Textabschnitt –

Das Maß an den Sitzstreben ist identisch zum Hauptlager der Wippe.


----------



## americo (21. Januar 2014)

nachdem ich gestern regen kontakt mit einem netten herrn von bike action hatte, der mir nach der 6. mail erklärte ich sollte doch einfach die buchsen vom SID nehmen (nachden ich ihm jedesmal detailliert sogar mit fotos beschrieben habe, dass eben das nicht funktioniert), habe ich zumindest heute keine antwort auf meine anfrage nach den 3D umlenkhebeln erhalten.
naja, zumindest hat er sich "bemüht"...

also von der seite werde ich die 3D link plates wohl nicht bekommen.
nur eine frage zum verständnis: 
wenn in der explosionszeichnung vom 3D link M6 schrauben zur befestigung des dämpfers angegeben werden, warum braucht man dann M8 buchsen für den dämpfer?

ich hab zwar hier übers forum ein angebot für 3D link plates bekommen, muss mir das aber noch mal überlegen.
zum einen wird mir der spaß irgendwie zu teuer, zum anderen weis ich noch nicht welche farbe, die rot eloxierten werden es aber leider nicht sein.

Material –
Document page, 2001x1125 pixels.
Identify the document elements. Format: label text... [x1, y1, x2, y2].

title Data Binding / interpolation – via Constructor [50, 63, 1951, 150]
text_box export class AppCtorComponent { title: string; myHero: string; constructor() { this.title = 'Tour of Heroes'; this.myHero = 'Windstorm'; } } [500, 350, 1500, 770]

Aufgabe –
Prüfen Sie für jede der folgenden Aussagen, ob sie dem Textabschnitt entspricht, und antworten Sie jeweils mit Ja oder Nein sowie den ausschlaggebenden Worten des Textabschnitts als wörtliches Zitat.
(a) Der Mitarbeiter von bike action riet americo, die Buchsen vom SID zu verwenden.
(b) americo hat über das Forum ein Angebot für 3D link plates erhalten.
(c) americo hat sich für die rot eloxierten Teile entschieden.
Das Material stammt aus einer anderen Quelle als der Textabschnitt.

Lösung –
(a) Ja: „ich sollte doch einfach die buchsen vom SID nehmen“
(b) Ja: „ich hab zwar hier übers forum ein angebot für 3D link plates bekommen“
(c) Nein: „die rot eloxierten werden es aber leider nicht sein“